The war crimes trials at Guantanamo Bay were and remain a national embarrassment like the U.S. Dakota War Trials (1862) and the Yamashita case (1945). Under GITMO’s everchanging rules, prisoners can be held indefinitely without charges, torture induced confessions are considered admissible “evidence,” and even those defendants who are found not guilty can be “held in perpetuity.”
The Cuban camp, however, has served as an important distraction from the CIA’s archipelago of secret prisons where “high-value” detainees are tortured, interrogated, and sometimes killed. War crimes committed by UN Security Council powers—the American invasion of Iraq and the systematic use of torture in the Global War on Terror, China’s ongoing genocide of the Uyghur ethnic minority, Russia’s invasion of Chechnya—were still strictly off limits.
During his presidential campaign, President Barack Obama promised to close Guantanamo Bay and reevaluate America’s floundering Global War on Terror.

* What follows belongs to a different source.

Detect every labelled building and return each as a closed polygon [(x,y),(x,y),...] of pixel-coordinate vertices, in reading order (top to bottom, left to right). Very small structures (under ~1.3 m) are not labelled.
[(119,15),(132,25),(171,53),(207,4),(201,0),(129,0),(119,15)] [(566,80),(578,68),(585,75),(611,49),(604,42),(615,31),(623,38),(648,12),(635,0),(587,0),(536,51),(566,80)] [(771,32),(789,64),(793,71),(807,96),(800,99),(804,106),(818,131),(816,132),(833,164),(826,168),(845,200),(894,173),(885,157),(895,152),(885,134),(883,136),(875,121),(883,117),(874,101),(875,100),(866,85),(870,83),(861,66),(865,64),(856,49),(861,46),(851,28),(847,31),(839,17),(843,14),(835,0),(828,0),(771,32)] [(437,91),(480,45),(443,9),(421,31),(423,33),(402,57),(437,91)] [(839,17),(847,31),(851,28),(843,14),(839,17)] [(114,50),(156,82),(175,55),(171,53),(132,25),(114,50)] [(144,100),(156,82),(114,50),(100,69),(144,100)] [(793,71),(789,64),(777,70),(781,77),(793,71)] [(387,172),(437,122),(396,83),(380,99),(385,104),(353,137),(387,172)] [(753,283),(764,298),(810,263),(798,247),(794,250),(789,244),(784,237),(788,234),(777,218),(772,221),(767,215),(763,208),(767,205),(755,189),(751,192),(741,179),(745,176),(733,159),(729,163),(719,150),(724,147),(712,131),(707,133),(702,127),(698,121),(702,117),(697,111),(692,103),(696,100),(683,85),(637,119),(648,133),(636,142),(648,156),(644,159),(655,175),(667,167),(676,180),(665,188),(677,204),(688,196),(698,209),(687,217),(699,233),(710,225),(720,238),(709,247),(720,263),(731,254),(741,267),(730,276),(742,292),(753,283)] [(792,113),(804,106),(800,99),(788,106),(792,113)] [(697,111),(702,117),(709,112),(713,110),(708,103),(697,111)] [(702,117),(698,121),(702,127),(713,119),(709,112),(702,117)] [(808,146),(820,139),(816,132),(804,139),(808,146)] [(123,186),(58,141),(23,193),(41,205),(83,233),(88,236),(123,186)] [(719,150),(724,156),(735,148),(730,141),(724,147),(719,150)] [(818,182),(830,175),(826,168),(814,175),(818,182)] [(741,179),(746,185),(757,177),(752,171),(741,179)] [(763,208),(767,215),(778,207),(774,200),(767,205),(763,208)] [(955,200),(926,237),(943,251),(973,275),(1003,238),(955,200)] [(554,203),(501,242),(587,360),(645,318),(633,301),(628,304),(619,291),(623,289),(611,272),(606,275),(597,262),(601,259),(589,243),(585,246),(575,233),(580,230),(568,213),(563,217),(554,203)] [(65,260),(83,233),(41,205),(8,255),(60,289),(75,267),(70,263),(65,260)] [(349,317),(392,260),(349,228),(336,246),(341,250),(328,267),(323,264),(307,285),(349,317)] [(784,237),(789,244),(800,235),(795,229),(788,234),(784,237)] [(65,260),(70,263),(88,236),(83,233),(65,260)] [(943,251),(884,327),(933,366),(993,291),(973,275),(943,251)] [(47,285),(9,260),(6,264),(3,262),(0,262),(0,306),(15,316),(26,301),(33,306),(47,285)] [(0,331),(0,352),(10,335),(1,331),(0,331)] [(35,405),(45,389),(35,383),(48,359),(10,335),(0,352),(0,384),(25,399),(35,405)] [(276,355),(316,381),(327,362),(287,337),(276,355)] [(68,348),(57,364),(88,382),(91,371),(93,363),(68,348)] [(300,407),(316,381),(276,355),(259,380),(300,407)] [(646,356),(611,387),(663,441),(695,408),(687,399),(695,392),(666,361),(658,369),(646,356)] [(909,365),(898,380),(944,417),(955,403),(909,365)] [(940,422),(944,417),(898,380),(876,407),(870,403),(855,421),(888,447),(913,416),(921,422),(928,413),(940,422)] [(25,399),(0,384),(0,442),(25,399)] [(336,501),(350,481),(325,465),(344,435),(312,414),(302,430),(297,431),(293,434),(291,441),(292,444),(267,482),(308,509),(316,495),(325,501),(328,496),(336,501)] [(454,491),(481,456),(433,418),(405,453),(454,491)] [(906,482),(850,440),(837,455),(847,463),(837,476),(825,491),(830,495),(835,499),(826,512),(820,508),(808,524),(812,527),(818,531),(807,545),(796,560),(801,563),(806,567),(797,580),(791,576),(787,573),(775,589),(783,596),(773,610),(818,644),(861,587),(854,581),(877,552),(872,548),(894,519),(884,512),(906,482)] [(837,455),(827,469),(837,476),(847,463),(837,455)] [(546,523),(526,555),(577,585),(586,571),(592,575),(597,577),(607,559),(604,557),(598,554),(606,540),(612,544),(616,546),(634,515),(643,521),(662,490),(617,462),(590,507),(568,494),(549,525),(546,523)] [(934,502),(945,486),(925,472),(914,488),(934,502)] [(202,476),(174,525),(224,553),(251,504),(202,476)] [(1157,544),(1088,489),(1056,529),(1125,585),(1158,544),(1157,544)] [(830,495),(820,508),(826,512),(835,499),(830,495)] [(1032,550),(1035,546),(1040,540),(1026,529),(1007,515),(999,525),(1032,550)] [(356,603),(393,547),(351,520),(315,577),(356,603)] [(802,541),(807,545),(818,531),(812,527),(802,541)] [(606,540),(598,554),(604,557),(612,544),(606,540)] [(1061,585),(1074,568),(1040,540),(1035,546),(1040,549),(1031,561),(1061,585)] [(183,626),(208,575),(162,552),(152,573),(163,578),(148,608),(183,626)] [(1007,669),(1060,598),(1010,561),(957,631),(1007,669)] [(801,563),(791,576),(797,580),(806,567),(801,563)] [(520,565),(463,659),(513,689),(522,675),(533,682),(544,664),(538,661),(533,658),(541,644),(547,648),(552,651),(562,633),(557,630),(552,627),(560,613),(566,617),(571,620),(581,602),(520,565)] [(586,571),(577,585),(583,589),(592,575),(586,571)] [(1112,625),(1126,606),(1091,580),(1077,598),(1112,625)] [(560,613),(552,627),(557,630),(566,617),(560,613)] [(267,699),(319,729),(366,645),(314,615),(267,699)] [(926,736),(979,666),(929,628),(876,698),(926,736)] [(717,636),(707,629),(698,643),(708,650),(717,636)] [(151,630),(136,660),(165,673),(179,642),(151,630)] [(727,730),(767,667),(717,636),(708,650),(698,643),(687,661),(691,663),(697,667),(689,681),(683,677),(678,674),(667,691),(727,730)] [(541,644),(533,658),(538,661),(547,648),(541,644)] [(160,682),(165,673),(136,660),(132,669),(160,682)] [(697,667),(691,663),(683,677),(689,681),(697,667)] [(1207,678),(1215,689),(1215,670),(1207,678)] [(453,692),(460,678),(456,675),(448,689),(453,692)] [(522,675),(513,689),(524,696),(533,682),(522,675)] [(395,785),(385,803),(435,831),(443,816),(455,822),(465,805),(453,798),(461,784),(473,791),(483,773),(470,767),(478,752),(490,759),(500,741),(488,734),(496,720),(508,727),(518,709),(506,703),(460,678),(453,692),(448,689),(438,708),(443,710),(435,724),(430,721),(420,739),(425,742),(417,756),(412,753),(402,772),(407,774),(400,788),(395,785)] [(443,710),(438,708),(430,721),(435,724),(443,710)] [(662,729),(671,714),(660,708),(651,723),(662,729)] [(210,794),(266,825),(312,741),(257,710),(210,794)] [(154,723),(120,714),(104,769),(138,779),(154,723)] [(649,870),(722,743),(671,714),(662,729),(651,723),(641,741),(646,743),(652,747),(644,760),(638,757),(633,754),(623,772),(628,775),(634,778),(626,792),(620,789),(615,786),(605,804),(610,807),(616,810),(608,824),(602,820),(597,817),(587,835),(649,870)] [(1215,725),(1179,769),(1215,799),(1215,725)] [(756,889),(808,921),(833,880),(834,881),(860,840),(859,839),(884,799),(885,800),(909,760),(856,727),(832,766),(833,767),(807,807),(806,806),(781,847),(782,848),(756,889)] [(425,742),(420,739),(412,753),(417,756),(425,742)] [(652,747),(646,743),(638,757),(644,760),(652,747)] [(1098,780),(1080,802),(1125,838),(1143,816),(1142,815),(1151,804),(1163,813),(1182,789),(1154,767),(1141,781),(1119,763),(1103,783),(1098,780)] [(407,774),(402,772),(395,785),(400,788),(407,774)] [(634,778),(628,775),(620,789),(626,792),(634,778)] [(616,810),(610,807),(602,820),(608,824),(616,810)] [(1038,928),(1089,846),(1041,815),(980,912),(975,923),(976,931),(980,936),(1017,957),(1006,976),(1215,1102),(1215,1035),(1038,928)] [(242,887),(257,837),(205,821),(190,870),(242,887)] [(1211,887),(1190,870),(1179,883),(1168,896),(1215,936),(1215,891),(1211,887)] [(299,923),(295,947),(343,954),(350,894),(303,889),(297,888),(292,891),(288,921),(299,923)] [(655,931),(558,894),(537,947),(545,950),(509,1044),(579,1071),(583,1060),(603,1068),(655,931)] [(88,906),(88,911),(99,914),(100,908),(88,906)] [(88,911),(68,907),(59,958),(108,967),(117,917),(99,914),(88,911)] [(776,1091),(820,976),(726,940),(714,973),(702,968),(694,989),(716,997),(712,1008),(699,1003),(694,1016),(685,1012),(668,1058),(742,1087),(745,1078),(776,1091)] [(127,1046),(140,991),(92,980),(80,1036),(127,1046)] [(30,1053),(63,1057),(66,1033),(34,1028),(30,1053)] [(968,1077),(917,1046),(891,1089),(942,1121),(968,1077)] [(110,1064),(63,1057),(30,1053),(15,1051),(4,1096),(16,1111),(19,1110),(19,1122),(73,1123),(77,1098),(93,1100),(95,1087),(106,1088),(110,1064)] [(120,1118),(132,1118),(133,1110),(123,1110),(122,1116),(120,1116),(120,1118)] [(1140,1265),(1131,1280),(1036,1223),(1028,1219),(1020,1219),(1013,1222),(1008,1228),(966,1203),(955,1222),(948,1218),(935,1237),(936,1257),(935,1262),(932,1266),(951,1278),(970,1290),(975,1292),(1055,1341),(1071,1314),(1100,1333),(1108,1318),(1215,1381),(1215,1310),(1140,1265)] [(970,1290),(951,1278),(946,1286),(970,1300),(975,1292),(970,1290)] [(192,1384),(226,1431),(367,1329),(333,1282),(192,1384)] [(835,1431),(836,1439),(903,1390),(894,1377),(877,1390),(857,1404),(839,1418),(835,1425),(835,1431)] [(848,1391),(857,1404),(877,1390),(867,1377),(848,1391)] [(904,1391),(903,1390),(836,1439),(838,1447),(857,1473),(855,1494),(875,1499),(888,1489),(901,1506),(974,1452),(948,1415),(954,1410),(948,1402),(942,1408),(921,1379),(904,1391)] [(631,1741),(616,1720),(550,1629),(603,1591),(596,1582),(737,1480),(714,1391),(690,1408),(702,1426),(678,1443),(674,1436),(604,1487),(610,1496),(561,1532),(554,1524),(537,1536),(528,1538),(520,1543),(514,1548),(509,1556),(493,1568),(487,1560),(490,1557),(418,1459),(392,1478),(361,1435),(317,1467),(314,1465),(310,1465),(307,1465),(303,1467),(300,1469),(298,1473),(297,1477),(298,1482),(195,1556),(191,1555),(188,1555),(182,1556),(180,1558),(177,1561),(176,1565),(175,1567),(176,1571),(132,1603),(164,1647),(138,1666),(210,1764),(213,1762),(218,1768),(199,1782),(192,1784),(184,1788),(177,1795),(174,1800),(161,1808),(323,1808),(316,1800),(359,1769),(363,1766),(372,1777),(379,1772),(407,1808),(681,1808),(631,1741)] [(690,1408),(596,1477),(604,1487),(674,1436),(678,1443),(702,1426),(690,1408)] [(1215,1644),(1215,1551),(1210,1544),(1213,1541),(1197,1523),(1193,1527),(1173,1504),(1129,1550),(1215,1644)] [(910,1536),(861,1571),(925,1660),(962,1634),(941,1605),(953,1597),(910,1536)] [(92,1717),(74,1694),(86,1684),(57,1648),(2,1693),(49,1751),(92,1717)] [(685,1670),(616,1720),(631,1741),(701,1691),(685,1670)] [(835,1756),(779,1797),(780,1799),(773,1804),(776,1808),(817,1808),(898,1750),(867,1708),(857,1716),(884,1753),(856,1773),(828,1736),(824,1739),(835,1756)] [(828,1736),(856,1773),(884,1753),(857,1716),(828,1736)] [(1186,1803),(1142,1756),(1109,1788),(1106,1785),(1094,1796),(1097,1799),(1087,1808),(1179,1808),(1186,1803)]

However, under his weak-willed watch, Obama continued and even expanded the neoconservative efforts to create an America-friendly, “Greater Middle East.” Secretary of State Hillary Clinton, National Security Advisor Susan Rice, and UN Ambassador Samantha Power accelerated the pace of an expensive and doomed counterinsurgency war and nation building exercise in Afghanistan, announced the U.S. withdrawal from Iraq and then allowed ISIS to fill the power vacuum, overthrew the government of Libya, and attempted to do the same in Syria. At the time, David Rieff presciently observed that there was only one degree of separation between the neoconservatives and humanitarian hawks.
Despite the presence of the United Nations, the International Criminal Court, the European Union, and NATO, very little has changed in international politics since Thucydides famously wrote in 404 B.C. that “the standard of justice depends on the equality of power to compel and that in fact the strong do what they have the power to do and the weak accept what they have to accept.” Today, despite the most comprehensive set of laws governing war and international relations in human history, the oldest and most basic distinction, the one between soldier and civilian, continues to disappear. While Ukraine might have successfully defended their capital and bloodied Russia in the process, with Putin now being threatened with the a seat in a defendants’ dock, this war is far from over.